Der Mercedes-AMG GLE 43 4MATIC mit aktuell 367 PS ist im Grunde durchaus leistungsstark motorisiert. Als direkter Konkurrent zum BMW X5 mit dessen 381 PS sowie des Porsche Cayenne S mit dessen 420 PS verliert man jedoch beim Auto Quartett – zumindest wenn man auf die Nennleistung achtet.

Von den technischen Daten liegt der GLE 43 4MATIC aus Affalterbach aber auch beim Nenndrehmoment mit 520 Nm – im Gegensatz zum Porsche mit 550 und 740 Nm beim BMW X5 (M50d) weiter hinten, selbst den Sprint von 0 auf 100 km/h absolviert der GLE in 5,7 Sekunden – wo das Modell aus München in 5,3 Sekunden sowie der Zuffenhausener in 5,5 Sekunden (mit Sport Chrono Paket in 5,4 Sekunden) auf die 100 km/h-Marke marschiert.

GLE als Konkurrenz zu X5 und Cayenne S
Beim Serien-BMW X 5 ist das Modell mit der stärksten 6 Zylinder Motorisierung kein Benziner, sondern der X5 M50d mit einem M Performance TwinPower Turbo Reihen-6-Zylinder Dieselmotor, mit dessen Vergleich man sich grundsätzlich zum Benziner-GLE schwer tut. Zwar profitiert der Mercedes mit dessen 3 Liter V6 BiTurbo Motor (M276) durch eine kompakte und leichte Bauweise, kommt aber nur fast an die Leistungsdaten des X5 M50d heran. Das AMG Sportmodell erzeugt seinen Spitzendrehmoment jedoch enorm früh und hält es – im Gegensatz zum BMW mit 2000 bis 3000 u/min – über eine weitere Spanne von 2.000 bis 4.200 u/min und überzeugt hierbei parallel durch das bessere Sounderlebnis mit Fehlzündungssound. Sportlergene haben jedoch beide Fahrzeuge, so oder so.

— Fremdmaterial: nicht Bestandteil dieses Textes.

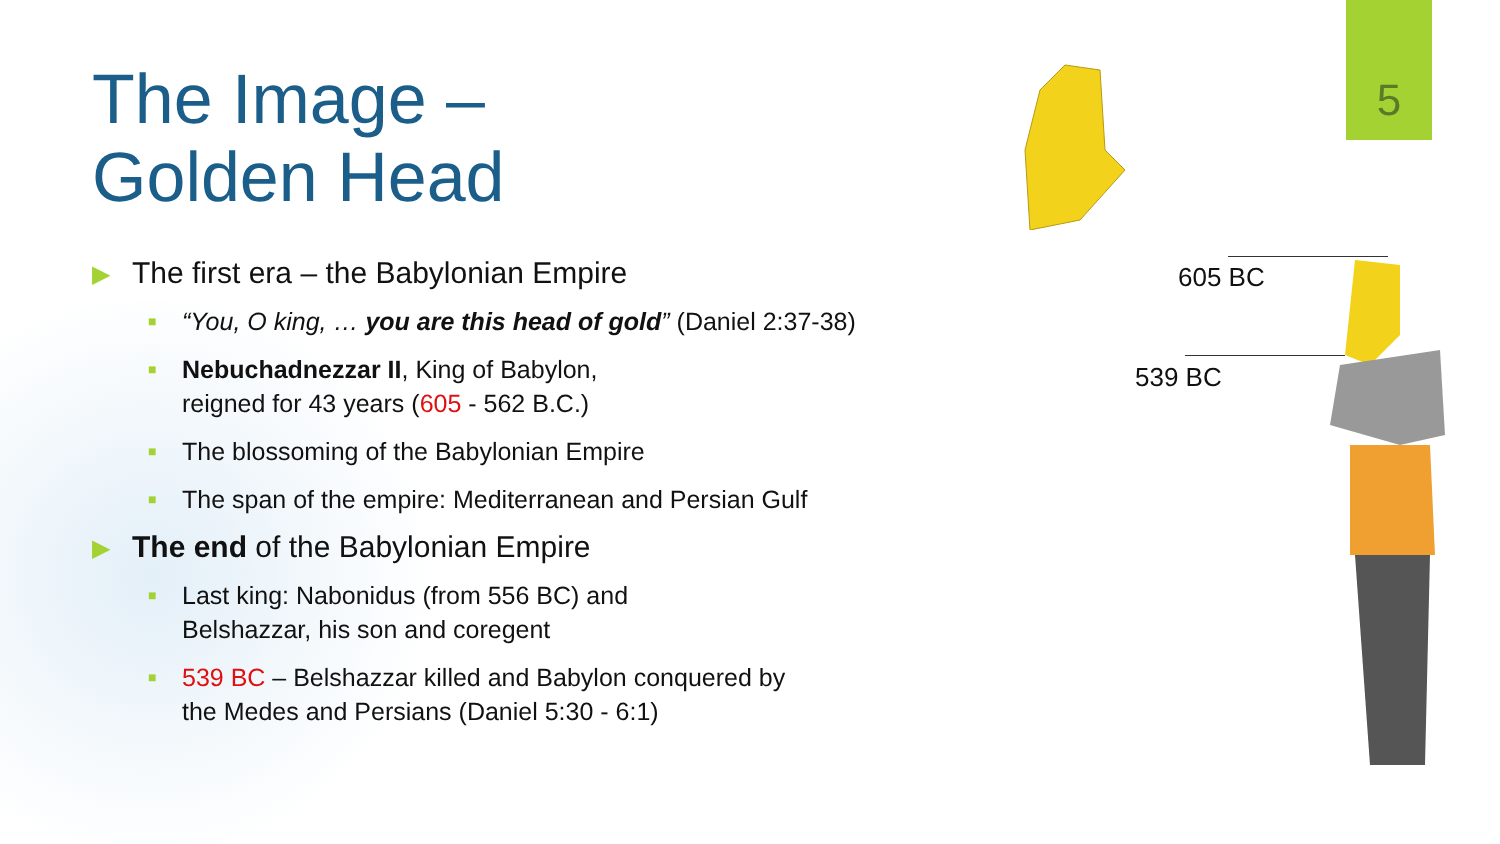5
The Image –
Golden Head
▶ The first era – the Babylonian Empire
■ “You, O king, … you are this head of gold” (Daniel 2:37-38)
■ Nebuchadnezzar II, King of Babylon,
reigned for 43 years (605 - 562 B.C.)
■ The blossoming of the Babylonian Empire
■ The span of the empire: Mediterranean and Persian Gulf
▶ The end of the Babylonian Empire
■ Last king: Nabonidus (from 556 BC) and
Belshazzar, his son and coregent
■ 539 BC – Belshazzar killed and Babylon conquered by
the Medes and Persians (Daniel 5:30 - 6:1)
605 BC
539 BC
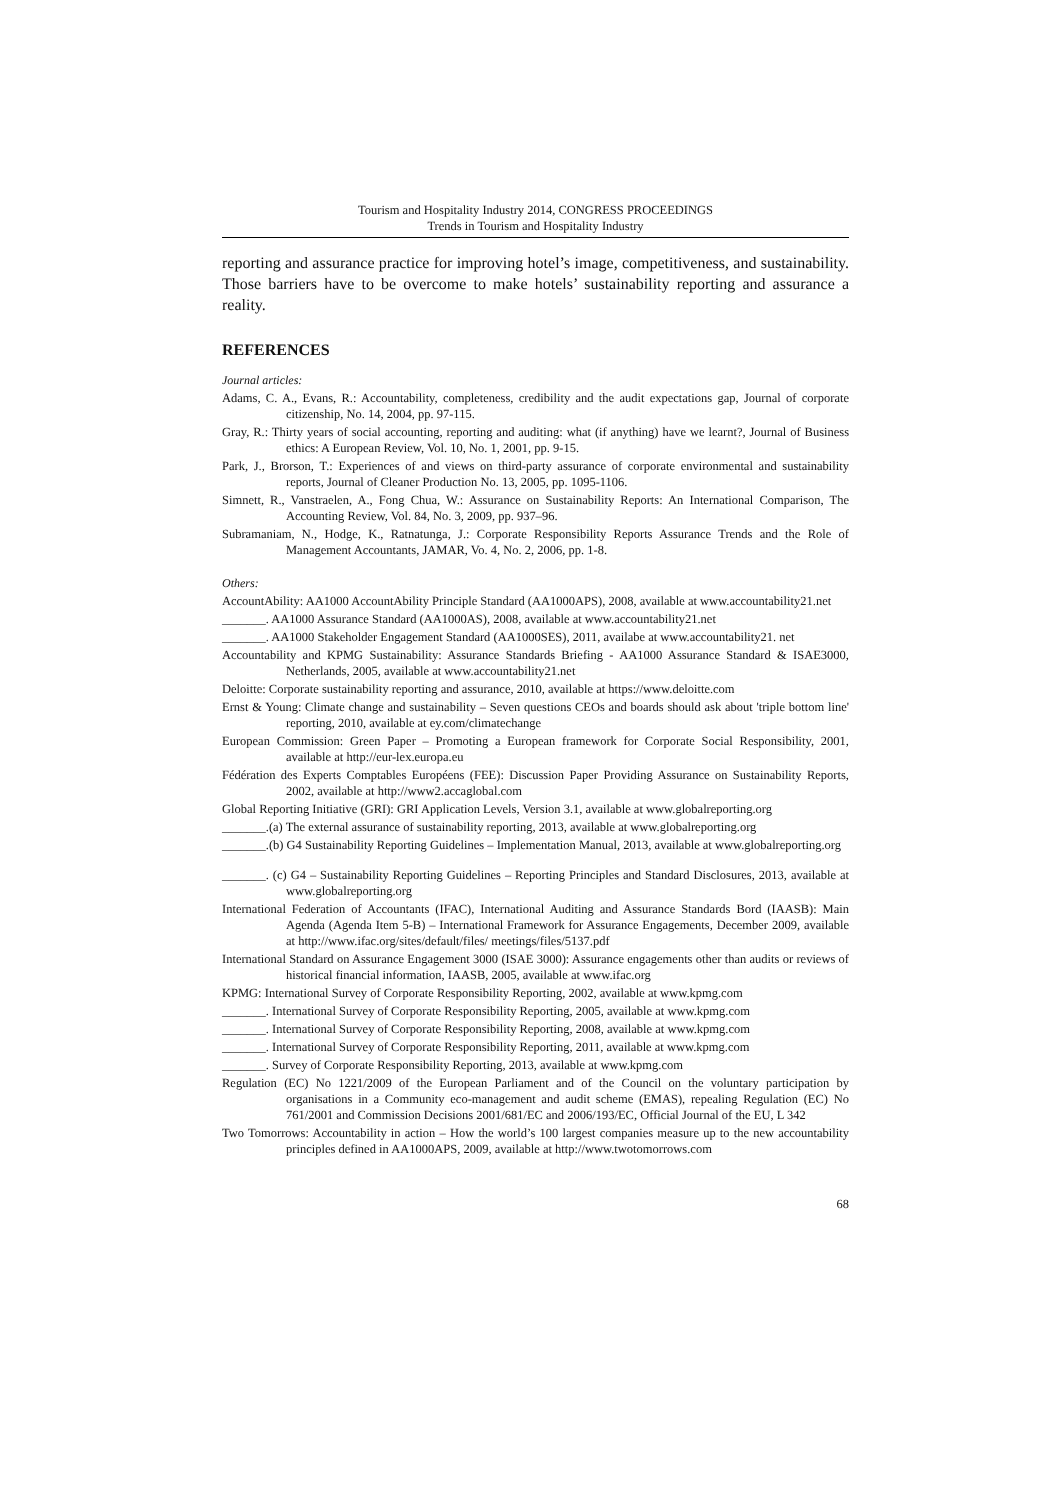Tourism and Hospitality Industry 2014, CONGRESS PROCEEDINGS
Trends in Tourism and Hospitality Industry
reporting and assurance practice for improving hotel’s image, competitiveness, and sustainability. Those barriers have to be overcome to make hotels’ sustainability reporting and assurance a reality.
REFERENCES
Journal articles:
Adams, C. A., Evans, R.: Accountability, completeness, credibility and the audit expectations gap, Journal of corporate citizenship, No. 14, 2004, pp. 97-115.
Gray, R.: Thirty years of social accounting, reporting and auditing: what (if anything) have we learnt?, Journal of Business ethics: A European Review, Vol. 10, No. 1, 2001, pp. 9-15.
Park, J., Brorson, T.: Experiences of and views on third-party assurance of corporate environmental and sustainability reports, Journal of Cleaner Production No. 13, 2005, pp. 1095-1106.
Simnett, R., Vanstraelen, A., Fong Chua, W.: Assurance on Sustainability Reports: An International Comparison, The Accounting Review, Vol. 84, No. 3, 2009, pp. 937–96.
Subramaniam, N., Hodge, K., Ratnatunga, J.: Corporate Responsibility Reports Assurance Trends and the Role of Management Accountants, JAMAR, Vo. 4, No. 2, 2006, pp. 1-8.
Others:
AccountAbility: AA1000 AccountAbility Principle Standard (AA1000APS), 2008, available at www.accountability21.net
_______. AA1000 Assurance Standard (AA1000AS), 2008, available at www.accountability21.net
_______. AA1000 Stakeholder Engagement Standard (AA1000SES), 2011, availabe at www.accountability21. net
Accountability and KPMG Sustainability: Assurance Standards Briefing - AA1000 Assurance Standard & ISAE3000, Netherlands, 2005, available at www.accountability21.net
Deloitte: Corporate sustainability reporting and assurance, 2010, available at https://www.deloitte.com
Ernst & Young: Climate change and sustainability – Seven questions CEOs and boards should ask about 'triple bottom line' reporting, 2010, available at ey.com/climatechange
European Commission: Green Paper – Promoting a European framework for Corporate Social Responsibility, 2001, available at http://eur-lex.europa.eu
Fédération des Experts Comptables Européens (FEE): Discussion Paper Providing Assurance on Sustainability Reports, 2002, available at http://www2.accaglobal.com
Global Reporting Initiative (GRI): GRI Application Levels, Version 3.1, available at www.globalreporting.org
_______.(a) The external assurance of sustainability reporting, 2013, available at www.globalreporting.org
_______.(b) G4 Sustainability Reporting Guidelines – Implementation Manual, 2013, available at www.globalreporting.org
_______. (c) G4 – Sustainability Reporting Guidelines – Reporting Principles and Standard Disclosures, 2013, available at www.globalreporting.org
International Federation of Accountants (IFAC), International Auditing and Assurance Standards Bord (IAASB): Main Agenda (Agenda Item 5-B) – International Framework for Assurance Engagements, December 2009, available at http://www.ifac.org/sites/default/files/ meetings/files/5137.pdf
International Standard on Assurance Engagement 3000 (ISAE 3000): Assurance engagements other than audits or reviews of historical financial information, IAASB, 2005, available at www.ifac.org
KPMG: International Survey of Corporate Responsibility Reporting, 2002, available at www.kpmg.com
_______. International Survey of Corporate Responsibility Reporting, 2005, available at www.kpmg.com
_______. International Survey of Corporate Responsibility Reporting, 2008, available at www.kpmg.com
_______. International Survey of Corporate Responsibility Reporting, 2011, available at www.kpmg.com
_______. Survey of Corporate Responsibility Reporting, 2013, available at www.kpmg.com
Regulation (EC) No 1221/2009 of the European Parliament and of the Council on the voluntary participation by organisations in a Community eco-management and audit scheme (EMAS), repealing Regulation (EC) No 761/2001 and Commission Decisions 2001/681/EC and 2006/193/EC, Official Journal of the EU, L 342
Two Tomorrows: Accountability in action – How the world’s 100 largest companies measure up to the new accountability principles defined in AA1000APS, 2009, available at http://www.twotomorrows.com
68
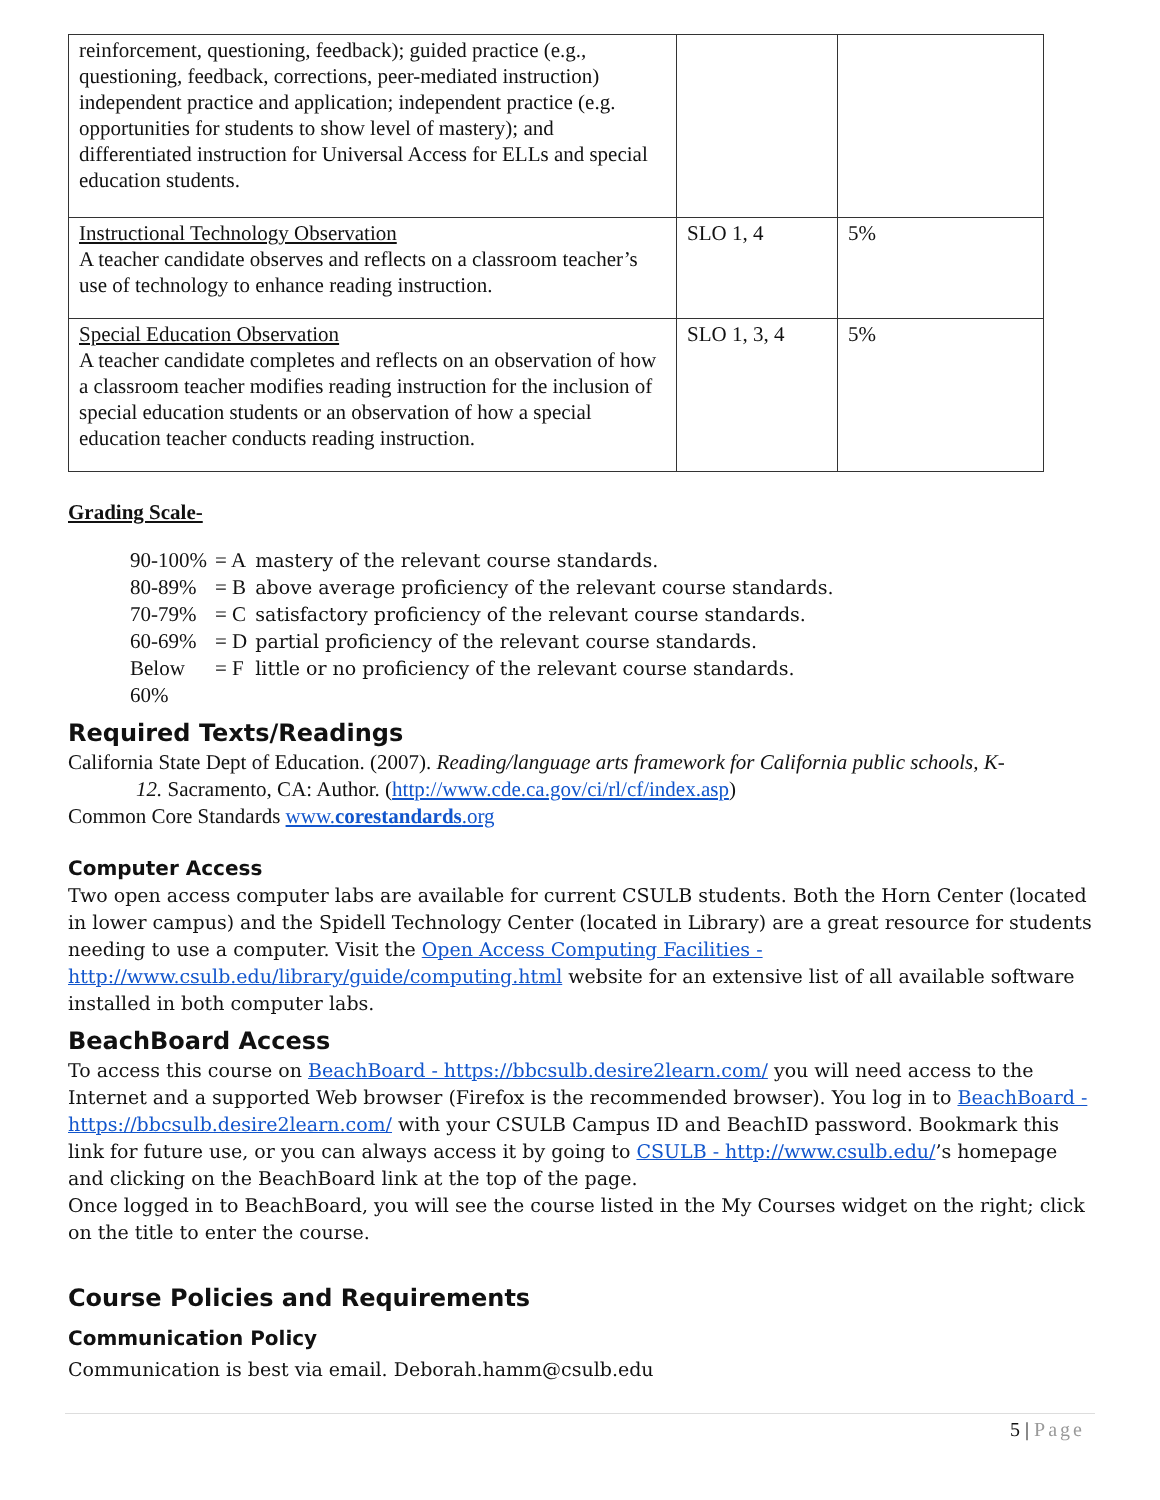| reinforcement, questioning, feedback); guided practice (e.g., questioning, feedback, corrections, peer-mediated instruction) independent practice and application; independent practice (e.g. opportunities for students to show level of mastery); and differentiated instruction for Universal Access for ELLs and special education students. | | |
| Instructional Technology Observation A teacher candidate observes and reflects on a classroom teacher’s use of technology to enhance reading instruction. | SLO 1, 4 | 5% |
| Special Education Observation A teacher candidate completes and reflects on an observation of how a classroom teacher modifies reading instruction for the inclusion of special education students or an observation of how a special education teacher conducts reading instruction. | SLO 1, 3, 4 | 5% |
Grading Scale-
| 90-100% | = A | mastery of the relevant course standards. |
| 80-89% | = B | above average proficiency of the relevant course standards. |
| 70-79% | = C | satisfactory proficiency of the relevant course standards. |
| 60-69% | = D | partial proficiency of the relevant course standards. |
| Below 60% | = F | little or no proficiency of the relevant course standards. |
Required Texts/Readings
California State Dept of Education. (2007). Reading/language arts framework for California public schools, K-
12. Sacramento, CA: Author. (http://www.cde.ca.gov/ci/rl/cf/index.asp)
Common Core Standards www.corestandards.org
Computer Access
Two open access computer labs are available for current CSULB students. Both the Horn Center (located in lower campus) and the Spidell Technology Center (located in Library) are a great resource for students needing to use a computer. Visit the Open Access Computing Facilities - http://www.csulb.edu/library/guide/computing.html website for an extensive list of all available software installed in both computer labs.
BeachBoard Access
To access this course on BeachBoard - https://bbcsulb.desire2learn.com/ you will need access to the Internet and a supported Web browser (Firefox is the recommended browser). You log in to BeachBoard - https://bbcsulb.desire2learn.com/ with your CSULB Campus ID and BeachID password. Bookmark this link for future use, or you can always access it by going to CSULB - http://www.csulb.edu/’s homepage and clicking on the BeachBoard link at the top of the page.
Once logged in to BeachBoard, you will see the course listed in the My Courses widget on the right; click on the title to enter the course.
Course Policies and Requirements
Communication Policy
Communication is best via email. Deborah.hamm@csulb.edu
5 | Page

GLE 43 4MATIC mit ca. 287 – statt bislang 270 kW – in Vorbereitung?
Bei der fehlenden PS-Leistung könnte man bei Mercedes-AMG aber durchaus nachlegen, wobei die M 276 Motorisierung ja bekanntlich noch Leistungsreserven hat. Kurzfristige Änderungen von Seiten des Herstellers sind aktuell zwar nicht angekündigt oder bestätigt, geht es nach Gerüchten, könnte der GLE 43 4MATIC jedoch bereits zum Änderungsjahr 2017/1 mit Bestellfreigabe i.d.R. Anfang Mai eine zusätzliche Leistung von ca. 15-17 kW erhalten.

Sollten die Gerüchte stimmen, wird die zusätzliche Leistung wohl nicht – wie beim E 43 4MATIC – durch andere Lader erzielt, sondern durch Modifikation an der Motorsteuerung des Fahrzeuges. Erwartet hätten wir jedoch eher eine Leistungssteigerung, wie im E 43 4MATIC mit dessen 401 PS – dann aber über andere Lader. Und genau das ist auch der Grund, was uns am Gerücht noch ein wenig zweifeln lässt.

Wie auch immer: Gut wäre es auf alle Fälle, nicht nur für´s Quartett.